What would become Woodside, a bustling community centered at Roosevelt Avenue and 61st Street where the #7 Flushing Line and the Long Island Rail Road come together, was originally a part of a larger colonial village, Newtown. It was largely a woodsy swamp until the mid-1860s, when developer Benjamin Hitchcock purchased the John Kelly farm and divided it into building lots located along today’s Woodside Avenue. Kelly, an early settler, was part owner of a Brooklyn newspaper and sent it dispatches from his home in the ‘sticks’ called “Letters from Woodside;” Hitchcock perpetuated the name. Woodside took off when the Queensboro Bridge opened in 1909 and the el arrived in 1917. Woodside’s strange street pattern, with some streets angling for seemingly no reason, has to do with its old railroads: the Flushing and Woodside and Flushing and Northside Railroads, as well as the Long Island Rail Road, all ran through Woodside. By the late 19th century, the railroads had either failed or had been absorbed by the LIRR. The surviving roads, absorbed into the LIRR, were elevated by 1917.

Today in Woodside you are just as likely to exit an Irish bar and enter an Indian restaurant as you are to walk out of a bodega and then past a remnant of the colonial era. Woodside has succeeded in hiding in plain sight some of its more prominent relics from the old days, too.

 

At the corner of 58th Street and 39th Avenue, beside the railroad overpass west of the LIRR Woodside station, is a shambling, two-story residence that gives just a little hint of past grandeur. For several decades, this was a hotel that sat beside the railroad tracks, which were at grade when the house was built in 1882.

The hotel was constructed by German immigrant John Meyer, who arrived in Queens in 1877. He gained employment as a bartender/manager at a local watering hole called the Woodside Pavilion, which still stands as an unprepossessing private dwelling with white aluminum siding and brown window shutters, a block away at 39th and 57th. Meyer intended to become a saloon owner/hotelier himself and had Meyer’s Hotel constructed for $10,000 in 1882, with then-modern amenities private baths, running hot and cold water, modern kitchen, barber shop, and a livery service.
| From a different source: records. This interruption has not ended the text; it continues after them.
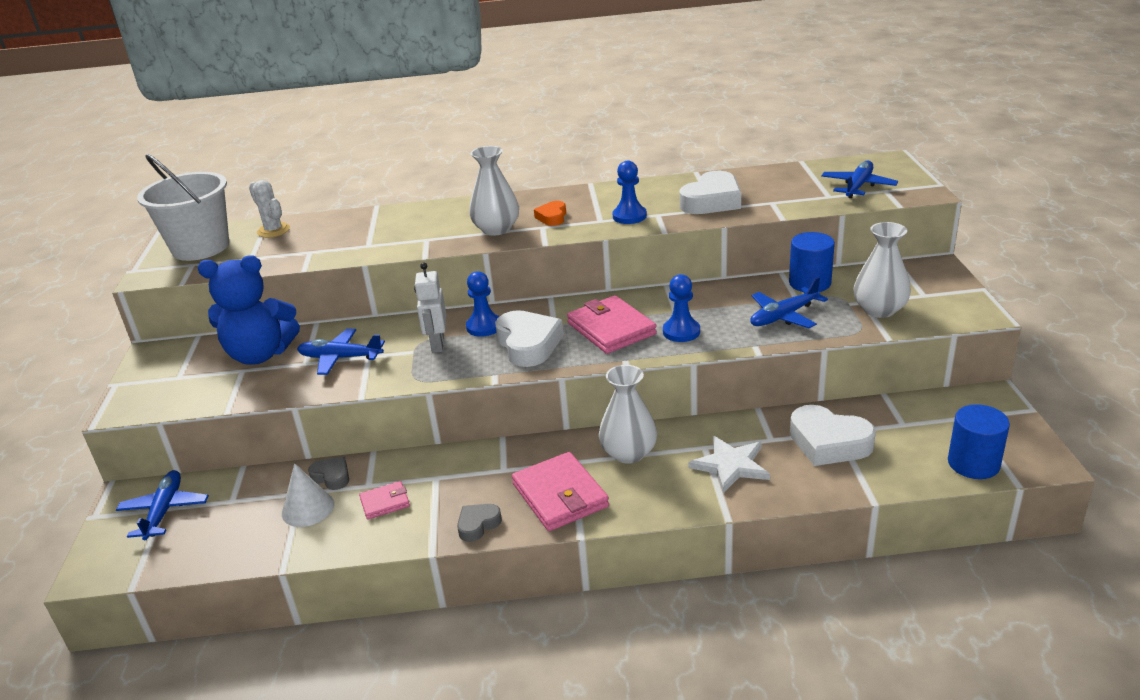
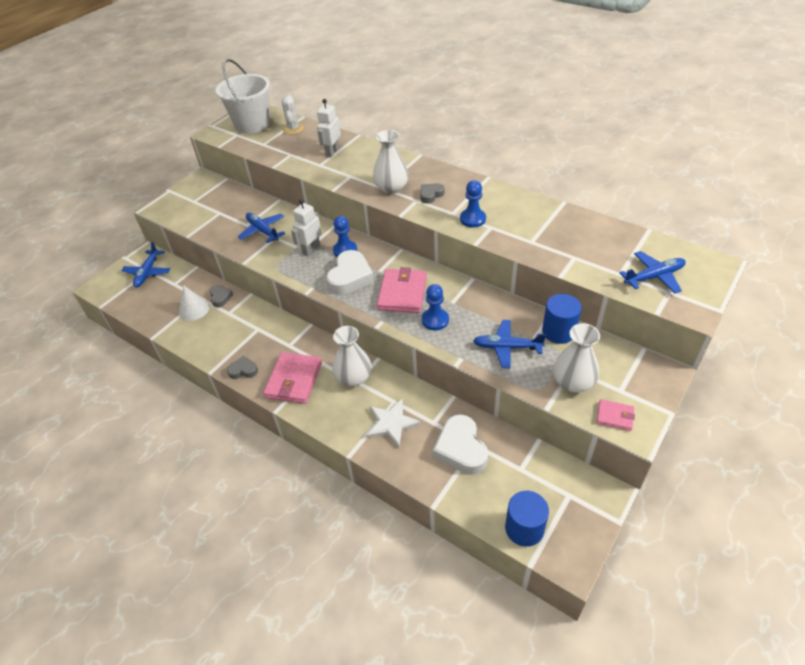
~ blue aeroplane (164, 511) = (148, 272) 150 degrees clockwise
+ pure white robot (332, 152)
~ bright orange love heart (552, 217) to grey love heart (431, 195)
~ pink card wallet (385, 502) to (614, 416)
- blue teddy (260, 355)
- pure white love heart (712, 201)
Much of the cost went into sumptuous appointments such as yellow hardwood pine floors, black walnut moldings and paintings by renowned local artists.

Meyer was not around long to savor the hotel’s success, as he perished from a heart attack in 1887. His widow Katherine remarried, to George Shreiner, and kept the business going as the Katherine Meyer Hotel, which was later taken over by John E.A. Meyer, John and Katherine’s son.

As the decades went by Woodside was losing its rural aspect. The city was coming to Queens, and the Long Island Rail Road decided to eliminate its grade crossing and add extra tracks to its main branch, which wound up passing in front of Meyer’s Hotel. A massive elevated trestle was built right over the building’s front gate. John E. A. Meyer closed his father’s old hotel in 1917, the year after the trestle opened, and it became a two-family house. It’s likely that the current residents have no idea the place used to be one of the jewels of Woodside hospitality.

11/28/14

4 comments

Edward November 30, 2014 - 11:03 am

The roofline and eaves of this house show a decided Alpine influence. Bavaria, Austria, Switzerland comes to mind.

Reply
srenco December 2, 2014 - 2:56 pm

I pass this house weekly on the LIRR and have looked at it for decades. Always thought the roof made it older than the 1880s.

Reply
NY2AZ December 5, 2014 - 10:18 am

Finally, a novel has been written about Woodside/Jackson Hts: “We Are Not Ourselves” by Matthew Thomas. Check the cover photo: pure FNY. The Queens portion of the story occurs 1951-1991 & it’s all about hope & aspiration; the rest occurs in Westchester where the protagonists enter a downward spiral. I highly recommend this book to FNY followers.

Reply
Kevin Walsh December 5, 2014 - 6:21 pm

I read We Are Not Ourselves and frankly, I found it a snoozefest, but don’t mind me.